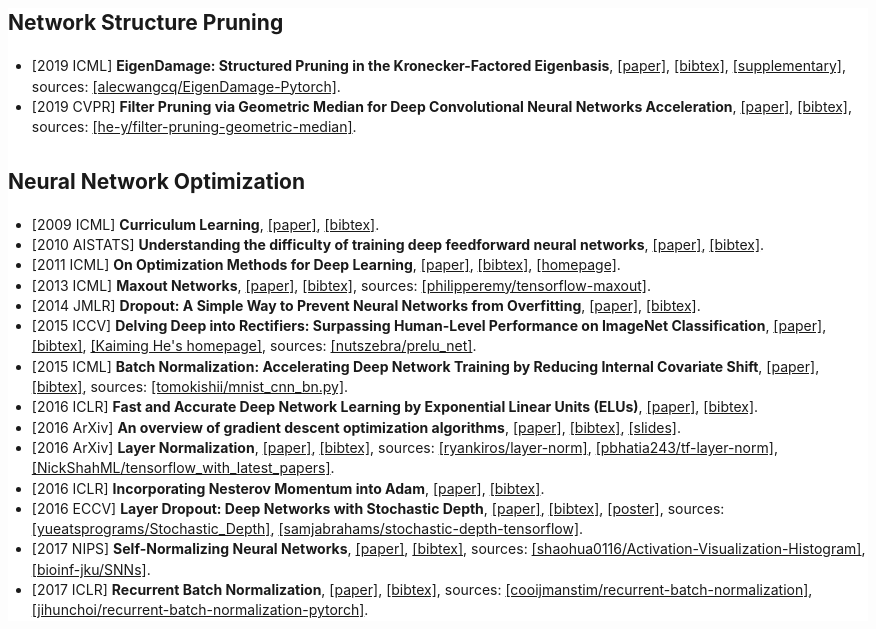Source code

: ## Network Structure Pruning
- [2019 ICML] **EigenDamage: Structured Pruning in the Kronecker-Factored Eigenbasis**, [[paper]](http://proceedings.mlr.press/v97/wang19g/wang19g.pdf), [[bibtex]](/Bibtex/EigenDamage%20-%20Structured%20Pruning%20in%20the%20Kronecker-Factored%20Eigenbasis.bib), [[supplementary]](http://proceedings.mlr.press/v97/wang19g/wang19g-supp.pdf), sources: [[alecwangcq/EigenDamage-Pytorch]](https://github.com/alecwangcq/EigenDamage-Pytorch).
- [2019 CVPR] **Filter Pruning via Geometric Median for Deep Convolutional Neural Networks Acceleration**, [[paper]](https://openaccess.thecvf.com/content_CVPR_2019/papers/He_Filter_Pruning_via_Geometric_Median_for_Deep_Convolutional_Neural_Networks_CVPR_2019_paper.pdf), [[bibtex]](/Bibtex/Filter%20Pruning%20via%20Geometric%20Median%20for%20Deep%20Convolutional%20Neural%20Networks%20Acceleration.bib), sources: [[he-y/filter-pruning-geometric-median]](https://github.com/he-y/filter-pruning-geometric-median).

## Neural Network Optimization
- [2009 ICML] **Curriculum Learning**, [[paper]](https://ronan.collobert.com/pub/matos/2009_curriculum_icml.pdf), [[bibtex]](/Bibtex/Curriculum%20Learning.bib).
- [2010 AISTATS] **Understanding the difficulty of training deep feedforward neural networks**, [[paper]](http://proceedings.mlr.press/v9/glorot10a/glorot10a.pdf), [[bibtex]](/Bibtex/Understanding%20the%20difficulty%20of%20training%20deep%20feedforward%20neural%20networks.bib).
- [2011 ICML] **On Optimization Methods for Deep Learning**, [[paper]](http://ai.stanford.edu/~quocle/LeNgiCoaLahProNg11.pdf), [[bibtex]](/Bibtex/On%20Optimization%20Methods%20for%20Deep%20Learning.bib), [[homepage]](http://www.andrewng.org/portfolio/on-optimization-methods-for-deep-learning/).
- [2013 ICML] **Maxout Networks**, [[paper]](https://arxiv.org/pdf/1302.4389.pdf), [[bibtex]](/Bibtex/Maxout%20Networks.bib), sources: [[philipperemy/tensorflow-maxout]](https://github.com/philipperemy/tensorflow-maxout).
- [2014 JMLR] **Dropout: A Simple Way to Prevent Neural Networks from Overfitting**, [[paper]](http://jmlr.org/papers/volume15/srivastava14a.old/srivastava14a.pdf), [[bibtex]](/Bibtex/Dropout.bib).
- [2015 ICCV] **Delving Deep into Rectifiers: Surpassing Human-Level Performance on ImageNet Classification**, [[paper]](https://arxiv.org/abs/1502.01852), [[bibtex]](/Bibtex/Delving%20Deep%20into%20Rectifiers.bib), [[Kaiming He's homepage]](http://kaiminghe.com), sources: [[nutszebra/prelu_net]](https://github.com/nutszebra/prelu_net).
- [2015 ICML] **Batch Normalization: Accelerating Deep Network Training by Reducing Internal Covariate Shift**, [[paper]](https://arxiv.org/abs/1502.03167), [[bibtex]](/Bibtex/Batch%20Normalization.bib), sources: [[tomokishii/mnist_cnn_bn.py]](https://gist.github.com/tomokishii/0ce3bdac1588b5cca9fa5fbdf6e1c412).
- [2016 ICLR] **Fast and Accurate Deep Network Learning by Exponential Linear Units (ELUs)**, [[paper]](https://arxiv.org/abs/1511.07289), [[bibtex]](/Bibtex/ELUs.bib).
- [2016 ArXiv] **An overview of gradient descent optimization algorithms**, [[paper]](https://arxiv.org/abs/1609.04747), [[bibtex]](/Bibtex/An%20overview%20of%20gradient%20descent%20optimization%20algorithms.bib), [[slides]](https://qdata.github.io/deep2Read//talks/20171031-Ceyer.pdf).
- [2016 ArXiv] **Layer Normalization**, [[paper]](https://arxiv.org/abs/1607.06450), [[bibtex]](/Bibtex/Layer%20Normalization.bib), sources: [[ryankiros/layer-norm]](https://github.com/ryankiros/layer-norm), [[pbhatia243/tf-layer-norm]](https://github.com/pbhatia243/tf-layer-norm), [[NickShahML/tensorflow_with_latest_papers]](https://github.com/NickShahML/tensorflow_with_latest_papers).
- [2016 ICLR] **Incorporating Nesterov Momentum into Adam**, [[paper]](https://openreview.net/pdf?id=OM0jvwB8jIp57ZJjtNEZ), [[bibtex]](/Bibtex/Incorporating%20Nesterov%20Momentum%20into%20Adam.bib).
- [2016 ECCV] **Layer Dropout: Deep Networks with Stochastic Depth**, [[paper]](https://arxiv.org/pdf/1603.09382.pdf), [[bibtex]](/Bibtex/Layer%20Dropout.bib), [[poster]](http://www.eccv2016.org/files/posters/S-3A-08.pdf), sources: [[yueatsprograms/Stochastic_Depth]](https://github.com/yueatsprograms/Stochastic_Depth), [[samjabrahams/stochastic-depth-tensorflow]](https://github.com/samjabrahams/stochastic-depth-tensorflow).
- [2017 NIPS] **Self-Normalizing Neural Networks**, [[paper]](https://arxiv.org/abs/1706.02515), [[bibtex]](/Bibtex/Self-Normalizing%20Neural%20Networks.bib), sources: [[shaohua0116/Activation-Visualization-Histogram]](https://github.com/shaohua0116/Activation-Visualization-Histogram), [[bioinf-jku/SNNs]](https://github.com/bioinf-jku/SNNs).
- [2017 ICLR] **Recurrent Batch Normalization**, [[paper]](https://arxiv.org/abs/1603.09025), [[bibtex]](/Bibtex/Recurrent%20Batch%20Normalization.bib), sources: [[cooijmanstim/recurrent-batch-normalization]](https://github.com/cooijmanstim/recurrent-batch-normalization), [[jihunchoi/recurrent-batch-normalization-pytorch]](https://github.com/jihunchoi/recurrent-batch-normalization-pytorch).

■ ■ ■ ■ ■ ■ ■

● **EXERCISE DESCRIPTION**
Print the lines of the records from the line containing "## Neural Network Optimization" through the line containing "- [2011 ICML]", both included, reproducing each one character for character.

● **SOLUTION TO THIS EXERCISE**
## Neural Network Optimization
- [2009 ICML] **Curriculum Learning**, [[paper]](https://ronan.collobert.com/pub/matos/2009_curriculum_icml.pdf), [[bibtex]](/Bibtex/Curriculum%20Learning.bib).
- [2010 AISTATS] **Understanding the difficulty of training deep feedforward neural networks**, [[paper]](http://proceedings.mlr.press/v9/glorot10a/glorot10a.pdf), [[bibtex]](/Bibtex/Understanding%20the%20difficulty%20of%20training%20deep%20feedforward%20neural%20networks.bib).
- [2011 ICML] **On Optimization Methods for Deep Learning**, [[paper]](http://ai.stanford.edu/~quocle/LeNgiCoaLahProNg11.pdf), [[bibtex]](/Bibtex/On%20Optimization%20Methods%20for%20Deep%20Learning.bib), [[homepage]](http://www.andrewng.org/portfolio/on-optimization-methods-for-deep-learning/).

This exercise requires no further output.